Well, I think there are a whole host of factors that determine how we react. Firstly, I think it depends on the severity of the crime, and also on how high profile it is. And, on how that crime is portrayed in the media. For instance, when Holly Wells and Jesica chapman went missing, the story was on every news bulletin, for 14 days, until the time their bodies were discovered. After that, the hunt was on for the killer, and by the time someone was arrested, the public needed there to be someone who had committed the crime. Ian Huntley had been found guilty by the public before he’d even been convicted by a jury. Now in this case, Ian Huntlye was actually found guilty, but let’s say he’d been found not guilty. The public would have said that he was guilty anyway, purely based on what we had been told by the media.
I think in cases where people are accused of crimes abroad, often, the situation is that they are in a country where their human rights laws are perhaps not up to the same level as our’s, and therefore, we might have some doubt as to whether they actually did it, and often, if they are found guilty, the punishments can be very harsh.
In the case of louise Woodward I think it was outrageous.

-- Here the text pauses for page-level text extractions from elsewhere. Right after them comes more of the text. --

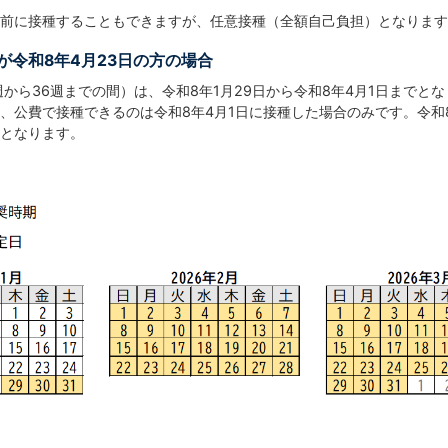
前に接種することもできますが、任意接種（全額自己負担）となります
が令和8年4月23日の方の場合
週から36週までの間）は、令和8年1月29日から令和8年4月1日までと
、公費で接種できるのは令和8年4月1日に接種した場合のみです。令和
となります。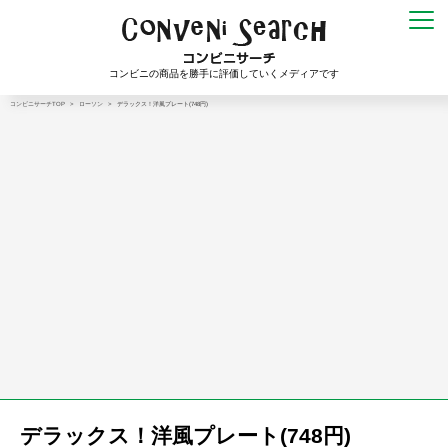
コンビニの商品を勝手に評価していくメディアです
コンビニサーチTOP
>
ローソン
>
デラックス！洋風プレート(748円)
デラックス！洋風プレート(748円)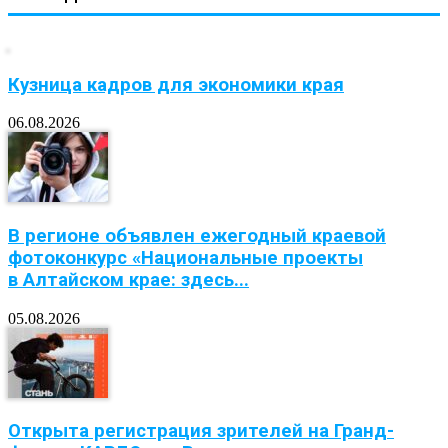
Кузница кадров для экономики края
06.08.2026
В регионе объявлен ежегодный краевой
фотоконкурс «Национальные проекты
в Алтайском крае: здесь...
05.08.2026
Открыта регистрация зрителей на Гранд-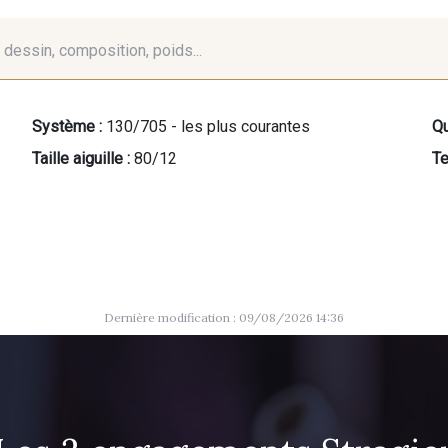
é, dessin, composition, poids...
Système :
130/705 - les plus courantes
Qu
Taille aiguille :
80/12
Te
Dernière modification : 09/08/2026 14:36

She killed a child and was found guilty as such, and yet when she returned to this country she was as good as treated as a hero, purely because the media portrayed her as being innocent. The reality is, that we have legal systems for a reason. If the public were allowed to decide who was, and was not guilty of a crime, then we’d have lynch mobs out therea fter everyone who had been accused of certain crimes, and those who didn’t look guilty would walk free whether they were or not.

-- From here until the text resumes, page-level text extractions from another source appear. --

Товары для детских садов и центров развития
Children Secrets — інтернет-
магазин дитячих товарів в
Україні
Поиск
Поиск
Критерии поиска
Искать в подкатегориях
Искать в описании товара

And actually the public appear not to always know best. Ironically yesterday I was listening to a slot about women who have been convicted of killing their babies and some of whom have now had their convictions quashed. The people who were talking about it then mentioned a woman who was convicted in 1995 of killing two of her children. She had always protested her innocence. There were campaigns to have her convictions overturned, that she was innocent, that there was no evidence to convict her and that she had been wrongly convicted. She had been likened to Sally Clarke and Angela Cannings who have subsequently been freed and yet her appeal was rejected. Then last year in prison, she confessed to having killed, not only the two children she had been convicted for, but also her first child. She has since had her sentence extended. So you see, we definitely do not always know best.